The microbiota associated with phagocytes was similar in inflamed and uninflamed tissue from the same patients, but it significantly differed between inflamed tissue from patients with Crohn’s disease and inflamed tissue from patients with ulcerative colitis. “These results suggest that the phagocyte-associated microbiota distinguishes Crohn’s disease and ulcerative colitis in the setting of inflammation,” the researchers wrote.

The oncostatin M (OSM) gene, which is part of the IL6 cytokine family of genes, was “highly upregulated” in inflamed CD11b+ cells from the patients, the researchers said. An adjusted analysis did not find statistically significant correlations between specific microbes and inflammatory genes, but clusters of genes were expressed at higher and lower levels in cells from inflamed versus noninflamed tissue, and these gene clusters correlated with specific bacterial genera.

“These results suggest that the variation in the abundance of specific groups of microbiota may affect gene expression levels in host lamina propria phagocyte cell types,” the researchers said. They added that their study method enabled them to “amplify and detect bacteria that are found at very low abundance in the gastrointestinal tract [and that] may participate in initiating or promoting inflammatory bowel disease.”

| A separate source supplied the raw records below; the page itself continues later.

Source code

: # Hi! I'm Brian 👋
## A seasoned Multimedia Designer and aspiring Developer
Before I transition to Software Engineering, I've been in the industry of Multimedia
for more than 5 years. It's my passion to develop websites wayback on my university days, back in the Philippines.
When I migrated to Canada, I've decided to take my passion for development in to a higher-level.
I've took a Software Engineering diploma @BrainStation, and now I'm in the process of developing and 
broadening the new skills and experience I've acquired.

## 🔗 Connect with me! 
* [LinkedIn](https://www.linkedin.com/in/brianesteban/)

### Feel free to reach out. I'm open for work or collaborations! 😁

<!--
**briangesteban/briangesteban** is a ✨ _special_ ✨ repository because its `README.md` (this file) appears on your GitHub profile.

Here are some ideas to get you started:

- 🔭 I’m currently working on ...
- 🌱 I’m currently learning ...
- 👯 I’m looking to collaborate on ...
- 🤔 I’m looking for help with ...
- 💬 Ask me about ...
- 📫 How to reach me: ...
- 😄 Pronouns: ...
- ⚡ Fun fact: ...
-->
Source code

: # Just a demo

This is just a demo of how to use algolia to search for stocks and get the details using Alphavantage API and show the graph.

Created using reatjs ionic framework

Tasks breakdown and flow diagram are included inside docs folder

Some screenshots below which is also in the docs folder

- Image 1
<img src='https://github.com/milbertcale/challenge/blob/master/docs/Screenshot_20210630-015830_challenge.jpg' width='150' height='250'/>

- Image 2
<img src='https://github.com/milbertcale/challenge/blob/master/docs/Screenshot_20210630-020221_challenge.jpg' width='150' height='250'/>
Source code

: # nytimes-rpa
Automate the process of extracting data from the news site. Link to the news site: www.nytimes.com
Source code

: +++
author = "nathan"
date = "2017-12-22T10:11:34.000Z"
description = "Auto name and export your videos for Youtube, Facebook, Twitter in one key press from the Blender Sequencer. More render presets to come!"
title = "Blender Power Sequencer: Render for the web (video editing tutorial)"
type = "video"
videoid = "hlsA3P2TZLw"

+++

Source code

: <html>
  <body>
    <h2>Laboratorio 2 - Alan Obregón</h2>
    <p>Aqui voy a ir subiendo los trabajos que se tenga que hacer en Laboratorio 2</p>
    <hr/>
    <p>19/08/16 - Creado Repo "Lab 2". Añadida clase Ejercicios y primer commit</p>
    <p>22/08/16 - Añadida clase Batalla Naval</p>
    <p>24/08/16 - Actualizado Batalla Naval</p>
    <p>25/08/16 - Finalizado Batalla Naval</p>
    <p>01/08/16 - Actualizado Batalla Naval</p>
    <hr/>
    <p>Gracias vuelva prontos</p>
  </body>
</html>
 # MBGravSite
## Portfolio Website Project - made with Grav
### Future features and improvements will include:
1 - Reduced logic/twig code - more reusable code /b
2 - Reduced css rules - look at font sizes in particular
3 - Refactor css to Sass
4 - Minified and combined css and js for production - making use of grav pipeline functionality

The study was supported by the National Institutes of Health, National Institute of Diabetes and Digestive and Kidney Diseases, Crohn’s & Colitis Foundation of America, Micky & Madeleine Arison Family Foundation Crohn’s & Colitis Discovery Laboratory, and the Martin Kaiser Chair in Gastroenterology at the University of Miami. The senior investigator disclosed ties to Prometheus, Takeda, Pfizer, AbbVie, Janssen, and several other companies. The other researchers reported having no conflicts of interest.